Our studies also shed light on the molecular mechanisms responsible for the development of insulin resistance in skeletal muscle from the ΔGHR mice. Since myoblasts lacking STAT5ab were also less sensitive to insulin-induced glucose uptake, it would appear that GH modulates insulin sensitivity, at least in part, through STAT5. Indeed, a number of genes modulating glucose and triglyceride uptake and metabolism are known to be regulated through GH-induced STAT5 activation (63
). Accordingly, mice lacking STAT5ab in skeletal muscle also had increased fat mass, further suggesting the involvement of GH-induced STAT5-mediated genes in the metabolic effects seen in our ΔGHR mice (64
). However, the reduction of insulin-induced glucose uptake seen in ΔSTAT5ab myoblasts was not as pronounced as that of ΔGHR myoblasts, indicating the contribution additional pathways in the development of insulin resistance. As mentioned above, insulin resistance in myotubes lacking GHR appears to derive from changes at a number of proximal and distal points along the insulin signaling pathway, including decreased IR abundance, reduced basal Akt (Thr 308) and Erk phosphorylation, and the increased Ser 1101 phosphorylation of IRS-1 already discussed.
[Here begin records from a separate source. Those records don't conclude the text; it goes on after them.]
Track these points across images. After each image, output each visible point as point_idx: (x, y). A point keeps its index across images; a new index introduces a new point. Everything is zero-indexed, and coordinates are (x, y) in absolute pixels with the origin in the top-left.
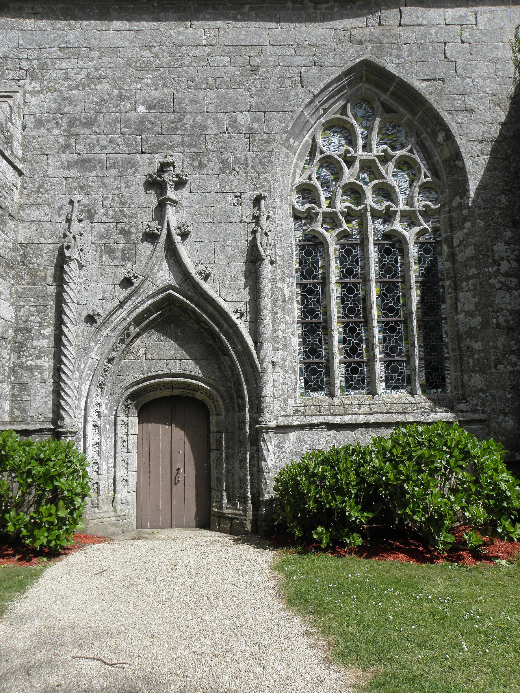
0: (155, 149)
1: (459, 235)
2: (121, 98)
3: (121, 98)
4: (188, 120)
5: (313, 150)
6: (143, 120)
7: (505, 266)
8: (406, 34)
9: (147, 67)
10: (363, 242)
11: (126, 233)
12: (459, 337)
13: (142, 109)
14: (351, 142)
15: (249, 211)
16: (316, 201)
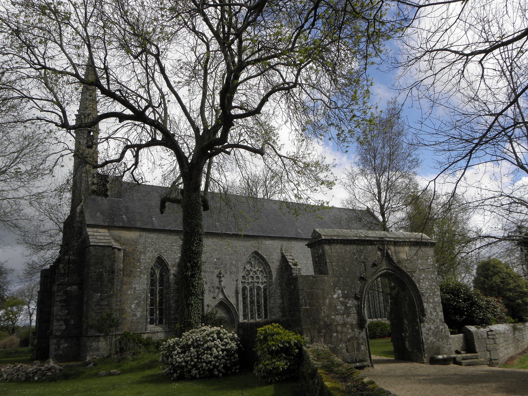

Basal phosphorylation of other known inhibitory IRS-1 residues (Ser 612 and Ser 636/639) was reduced, at least in the context of our in vitro model system. However, it remains possible that the hyperglycemic, hypertriglyceridemic, and likely inflammatory conditions experienced in vivo may further exacerbate insulin resistance in skeletal muscle through pathways known to act on these inhibitory IRS-1 residues (66
). Since IR signals primarily through the PI-3K pathway, it is more likely that the reduction in basal Erk activation is a result of GHR disruption. However, loss of GH-mediated Erk activity could have indirect effects to further suppress insulin-induced glucose uptake in ΔGHR myoblasts. Erk interacts with TSC2 (68
) to relieve its suppression of mTOR, allowing GLUT expression and glucose uptake (69
), and the ability of GH to alter insulin sensitivity via nutrient-sensing pathways, like PI3K/mTOR/S6K (70
), is currently being investigated.
In conclusion, the results presented in this paper indicate 2 circumscribed roles for GHR signaling is skeletal muscle. First, by regulating myoblast production of IGF-1, GH promotes normal myofiber type specification, myonuclei accumulation, and expansion of myofiber diameter, processes which are required for development of fully functional skeletal muscle. Second, GH functions independent of IGF-1R signaling to facilitate normal insulin action in skeletal muscle, which ultimately impacts global nutrient metabolism. Precisely how these distinct GH-generated signals are compartmentalized within skeletal muscle is a question currently under investigation in our laboratory. Further elucidation of these mechanisms should guide more informed use of GH or GH analogs for promoting muscle development and attenuating muscle loss as well as provide alternative means to affect insulin sensitivity and global nutrient metabolism across a range of metabolic syndromes.